__Exercise data__.
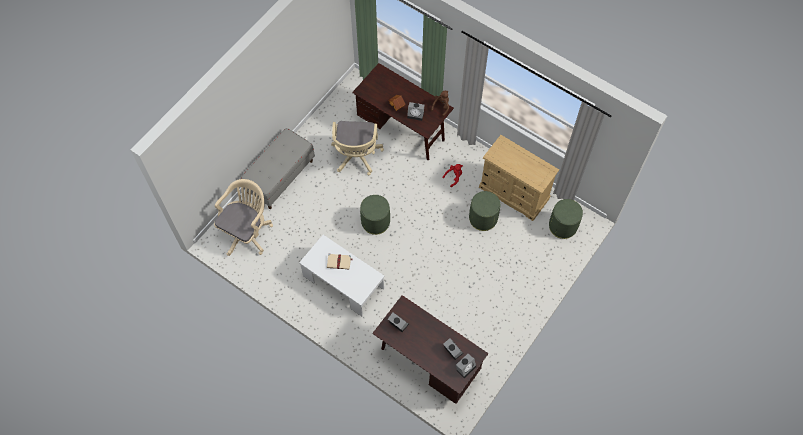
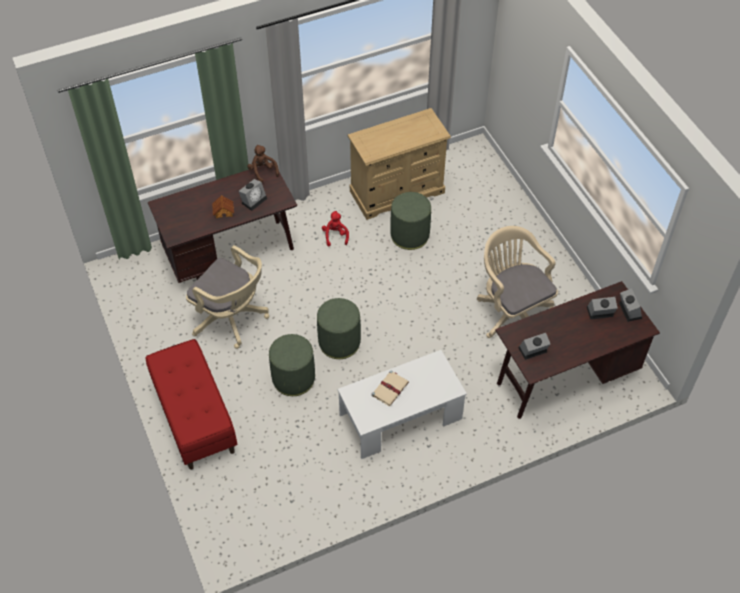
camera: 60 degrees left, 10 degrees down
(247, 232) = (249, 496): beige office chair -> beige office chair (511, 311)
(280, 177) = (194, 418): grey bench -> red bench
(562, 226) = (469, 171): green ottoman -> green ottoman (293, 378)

---

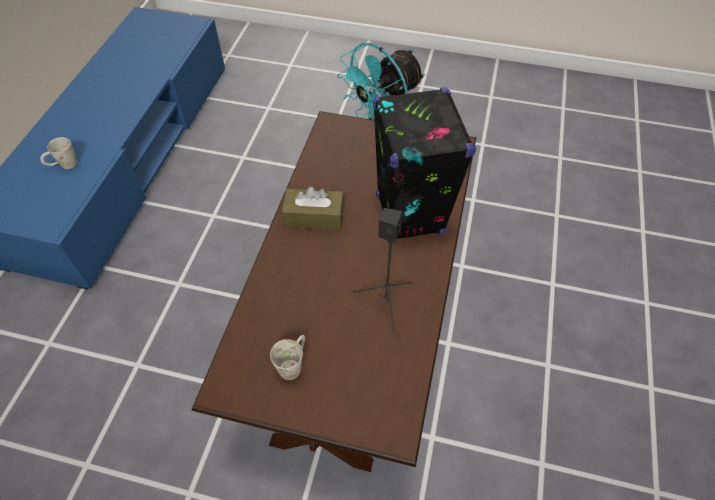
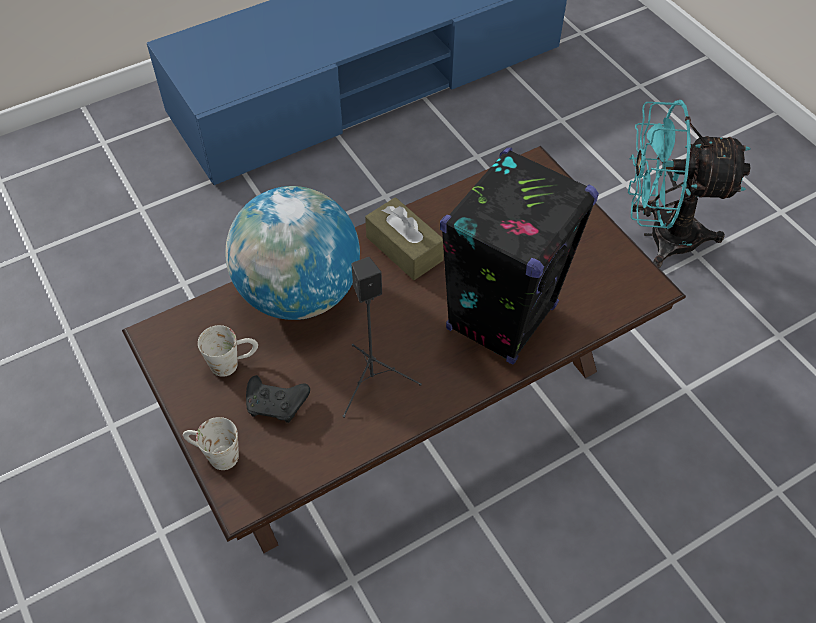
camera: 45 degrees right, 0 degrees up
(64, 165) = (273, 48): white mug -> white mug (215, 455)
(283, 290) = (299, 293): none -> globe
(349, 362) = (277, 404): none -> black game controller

__Problem details__.
Copy out each line of the records above that includes "degrees".

__Written answer__.
camera: 60 degrees left, 10 degrees down
camera: 45 degrees right, 0 degrees up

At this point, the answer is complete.